EXERCISE:
Repeat the listing below word for word, minus the pictures.

####

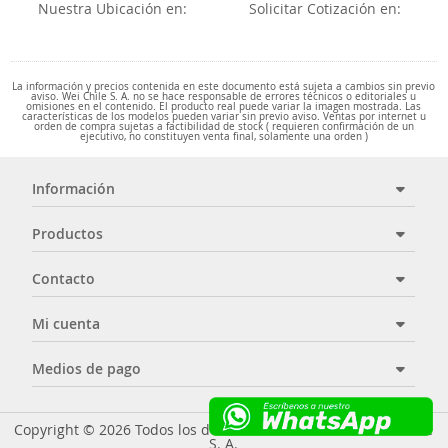
Nuestra Ubicación en:
Solicitar Cotización en:
La información y precios contenida en este documento está sujeta a cambios sin previo
aviso. Wei Chile S. A. no se hace responsable de errores técnicos o editoriales u
omisiones en el contenido. El producto real puede variar la imagen mostrada. Las
características de los modelos pueden variar sin previo aviso. Ventas por internet u
orden de compra sujetas a factibilidad de stock ( requieren confirmación de un
ejecutivo, no constituyen venta final, solamente una orden )
Información
Productos
Contacto
Mi cuenta
Medios de pago
Copyright © 2026 Todos los derechos reservados - Wei Chile
S. A.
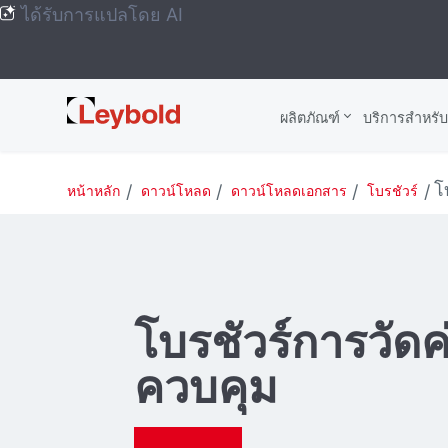
ได้รับการแปลโดย AI
Leybold
ผลิตภัณฑ์
บริการสําหรั
Global
โ
หน้าหลัก
ดาวน์โหลด
ดาวน์โหลดเอกสาร
โบรชัวร์
โบรชัวร์การวัด
ควบคุม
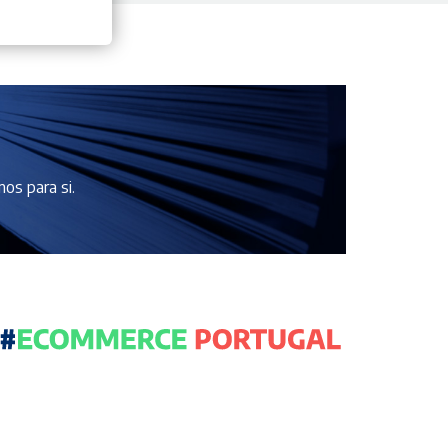
os para si.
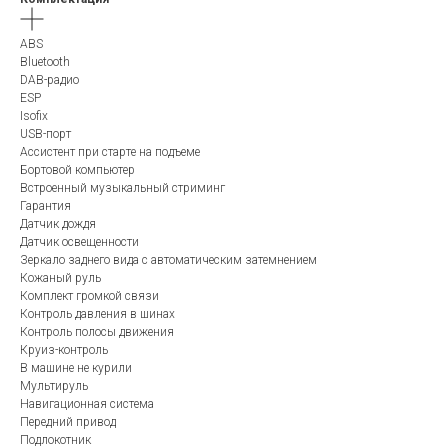
ABS
Bluetooth
DAB-радио
ESP
Isofix
USB-порт
Ассистент при старте на подъеме
Бортовой компьютер
Встроенный музыкальный стриминг
Гарантия
Датчик дождя
Датчик освещенности
Зеркало заднего вида с автоматическим затемнением
Кожаный руль
Комплект громкой связи
Контроль давления в шинах
Контроль полосы движения
Круиз-контроль
В машине не курили
Мультируль
Навигационная система
Передний привод
Подлокотник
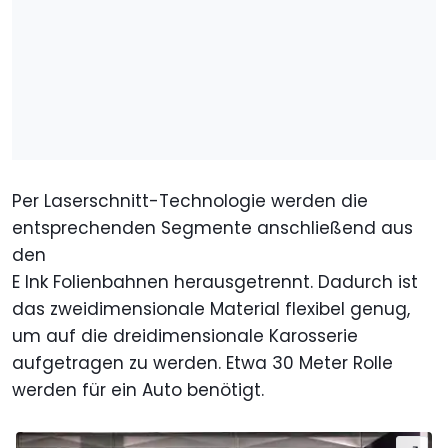
Per Laserschnitt-Technologie werden die
entsprechenden Segmente anschließend aus
den
E Ink Folienbahnen herausgetrennt. Dadurch ist
das zweidimensionale Material flexibel genug,
um auf die dreidimensionale Karosserie
aufgetragen zu werden. Etwa 30 Meter Rolle
werden für ein Auto benötigt.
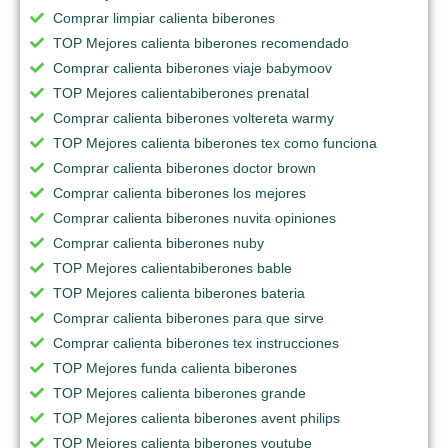
Comprar limpiar calienta biberones
TOP Mejores calienta biberones recomendado
Comprar calienta biberones viaje babymoov
TOP Mejores calientabiberones prenatal
Comprar calienta biberones voltereta warmy
TOP Mejores calienta biberones tex como funciona
Comprar calienta biberones doctor brown
Comprar calienta biberones los mejores
Comprar calienta biberones nuvita opiniones
Comprar calienta biberones nuby
TOP Mejores calientabiberones bable
TOP Mejores calienta biberones bateria
Comprar calienta biberones para que sirve
Comprar calienta biberones tex instrucciones
TOP Mejores funda calienta biberones
TOP Mejores calienta biberones grande
TOP Mejores calienta biberones avent philips
TOP Mejores calienta biberones youtube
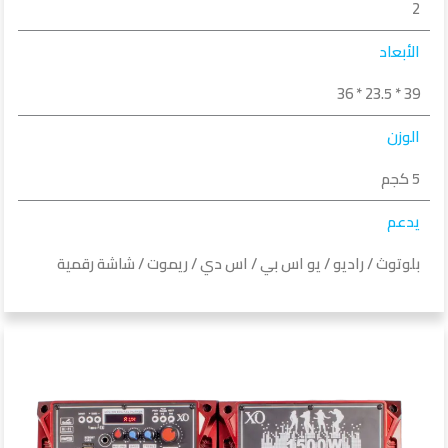
2
الأبعاد
39 * 23.5 * 36
الوزن
5 كجم
يدعم
بلوتوث / راديو / يو اس بي / اس دي / ريموت / شاشة رقمية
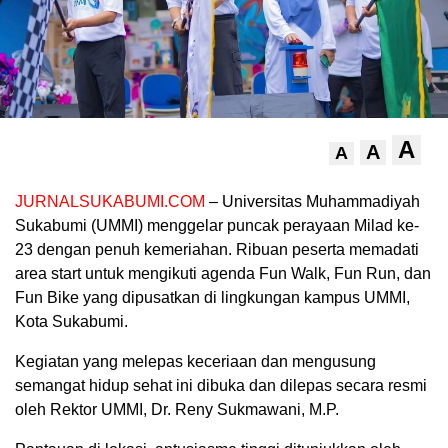
A
A
A
JURNALSUKABUMI.COM
– Universitas Muhammadiyah
Sukabumi (UMMI) menggelar puncak perayaan Milad ke-
23 dengan penuh kemeriahan. Ribuan peserta memadati
area start untuk mengikuti agenda Fun Walk, Fun Run, dan
Fun Bike yang dipusatkan di lingkungan kampus UMMI,
Kota Sukabumi.
Kegiatan yang melepas keceriaan dan mengusung
semangat hidup sehat ini dibuka dan dilepas secara resmi
oleh Rektor UMMI, Dr. Reny Sukmawani, M.P.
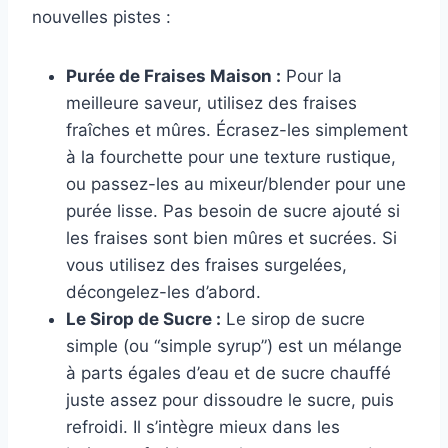
nouvelles pistes :
Purée de Fraises Maison :
Pour la
meilleure saveur, utilisez des fraises
fraîches et mûres. Écrasez-les simplement
à la fourchette pour une texture rustique,
ou passez-les au mixeur/blender pour une
purée lisse. Pas besoin de sucre ajouté si
les fraises sont bien mûres et sucrées. Si
vous utilisez des fraises surgelées,
décongelez-les d’abord.
Le Sirop de Sucre :
Le sirop de sucre
simple (ou “simple syrup”) est un mélange
à parts égales d’eau et de sucre chauffé
juste assez pour dissoudre le sucre, puis
refroidi. Il s’intègre mieux dans les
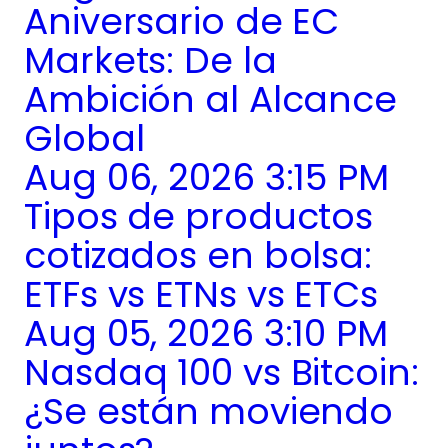
Aniversario de EC
Markets: De la
Ambición al Alcance
Global
Aug 06, 2026 3:15 PM
Tipos de productos
cotizados en bolsa:
ETFs vs ETNs vs ETCs
Aug 05, 2026 3:10 PM
Nasdaq 100 vs Bitcoin:
¿Se están moviendo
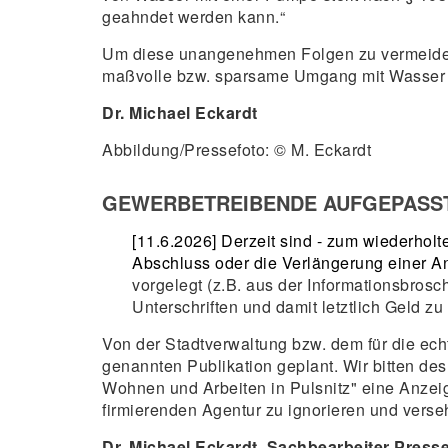
geahndet werden kann.“
Um diese unangenehmen Folgen zu vermeiden, 
maßvolle bzw. sparsame Umgang mit Wasser bi
Dr. Michael Eckardt
Abbildung/Pressefoto: © M. Eckardt
GEWERBETREIBENDE AUFGEPASST
[11.6.2026] Derzeit sind - zum wiederhol
Abschluss oder die Verlängerung einer An
vorgelegt (z.B. aus der Informationsbrosc
Unterschriften und damit letztlich Geld zu
Von der Stadtverwaltung bzw. dem für die ec
genannten Publikation geplant. Wir bitten des
Wohnen und Arbeiten in Pulsnitz" eine Anzei
firmierenden Agentur zu ignorieren und verse
Dr. Michael Eckardt, Sachbearbeiter Presse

####

SOLUTION:
Nuestra Ubicación en:
Solicitar Cotización en:
La información y precios contenida en este documento está sujeta a cambios sin previo
aviso. Wei Chile S. A. no se hace responsable de errores técnicos o editoriales u
omisiones en el contenido. El producto real puede variar la imagen mostrada. Las
características de los modelos pueden variar sin previo aviso. Ventas por internet u
orden de compra sujetas a factibilidad de stock ( requieren confirmación de un
ejecutivo, no constituyen venta final, solamente una orden )
Información
Productos
Contacto
Mi cuenta
Medios de pago
Copyright © 2026 Todos los derechos reservados - Wei Chile
S. A.
ได้รับการแปลโดย AI
Leybold
ผลิตภัณฑ์
บริการสําหรั
Global
โ
หน้าหลัก
ดาวน์โหลด
ดาวน์โหลดเอกสาร
โบรชัวร์
โบรชัวร์การวัด
ควบคุม
os para si.
ABS
Bluetooth
DAB-радио
ESP
Isofix
USB-порт
Ассистент при старте на подъеме
Бортовой компьютер
Встроенный музыкальный стриминг
Гарантия
Датчик дождя
Датчик освещенности
Зеркало заднего вида с автоматическим затемнением
Кожаный руль
Комплект громкой связи
Контроль давления в шинах
Контроль полосы движения
Круиз-контроль
В машине не курили
Мультируль
Навигационная система
Передний привод
Подлокотник
Per Laserschnitt-Technologie werden die
entsprechenden Segmente anschließend aus
den
E Ink Folienbahnen herausgetrennt. Dadurch ist
das zweidimensionale Material flexibel genug,
um auf die dreidimensionale Karosserie
aufgetragen zu werden. Etwa 30 Meter Rolle
werden für ein Auto benötigt.
Comprar limpiar calienta biberones
TOP Mejores calienta biberones recomendado
Comprar calienta biberones viaje babymoov
TOP Mejores calientabiberones prenatal
Comprar calienta biberones voltereta warmy
TOP Mejores calienta biberones tex como funciona
Comprar calienta biberones doctor brown
Comprar calienta biberones los mejores
Comprar calienta biberones nuvita opiniones
Comprar calienta biberones nuby
TOP Mejores calientabiberones bable
TOP Mejores calienta biberones bateria
Comprar calienta biberones para que sirve
Comprar calienta biberones tex instrucciones
TOP Mejores funda calienta biberones
TOP Mejores calienta biberones grande
TOP Mejores calienta biberones avent philips
TOP Mejores calienta biberones youtube
2
الأبعاد
39 * 23.5 * 36
الوزن
5 كجم
يدعم
بلوتوث / راديو / يو اس بي / اس دي / ريموت / شاشة رقمية
A
A
A
JURNALSUKABUMI.COM
– Universitas Muhammadiyah
Sukabumi (UMMI) menggelar puncak perayaan Milad ke-
23 dengan penuh kemeriahan. Ribuan peserta memadati
area start untuk mengikuti agenda Fun Walk, Fun Run, dan
Fun Bike yang dipusatkan di lingkungan kampus UMMI,
Kota Sukabumi.
Kegiatan yang melepas keceriaan dan mengusung
semangat hidup sehat ini dibuka dan dilepas secara resmi
oleh Rektor UMMI, Dr. Reny Sukmawani, M.P.
nouvelles pistes :
Purée de Fraises Maison :
Pour la
meilleure saveur, utilisez des fraises
fraîches et mûres. Écrasez-les simplement
à la fourchette pour une texture rustique,
ou passez-les au mixeur/blender pour une
purée lisse. Pas besoin de sucre ajouté si
les fraises sont bien mûres et sucrées. Si
vous utilisez des fraises surgelées,
décongelez-les d’abord.
Le Sirop de Sucre :
Le sirop de sucre
simple (ou “simple syrup”) est un mélange
à parts égales d’eau et de sucre chauffé
juste assez pour dissoudre le sucre, puis
refroidi. Il s’intègre mieux dans les
Aniversario de EC
Markets: De la
Ambición al Alcance
Global
Aug 06, 2026 3:15 PM
Tipos de productos
cotizados en bolsa:
ETFs vs ETNs vs ETCs
Aug 05, 2026 3:10 PM
Nasdaq 100 vs Bitcoin:
¿Se están moviendo
geahndet werden kann.“
Um diese unangenehmen Folgen zu vermeiden, 
maßvolle bzw. sparsame Umgang mit Wasser bi
Dr. Michael Eckardt
Abbildung/Pressefoto: © M. Eckardt
GEWERBETREIBENDE AUFGEPASST
[11.6.2026] Derzeit sind - zum wiederhol
Abschluss oder die Verlängerung einer An
vorgelegt (z.B. aus der Informationsbrosc
Unterschriften und damit letztlich Geld zu
Von der Stadtverwaltung bzw. dem für die ec
genannten Publikation geplant. Wir bitten des
Wohnen und Arbeiten in Pulsnitz" eine Anzei
firmierenden Agentur zu ignorieren und verse
Dr. Michael Eckardt, Sachbearbeiter Presse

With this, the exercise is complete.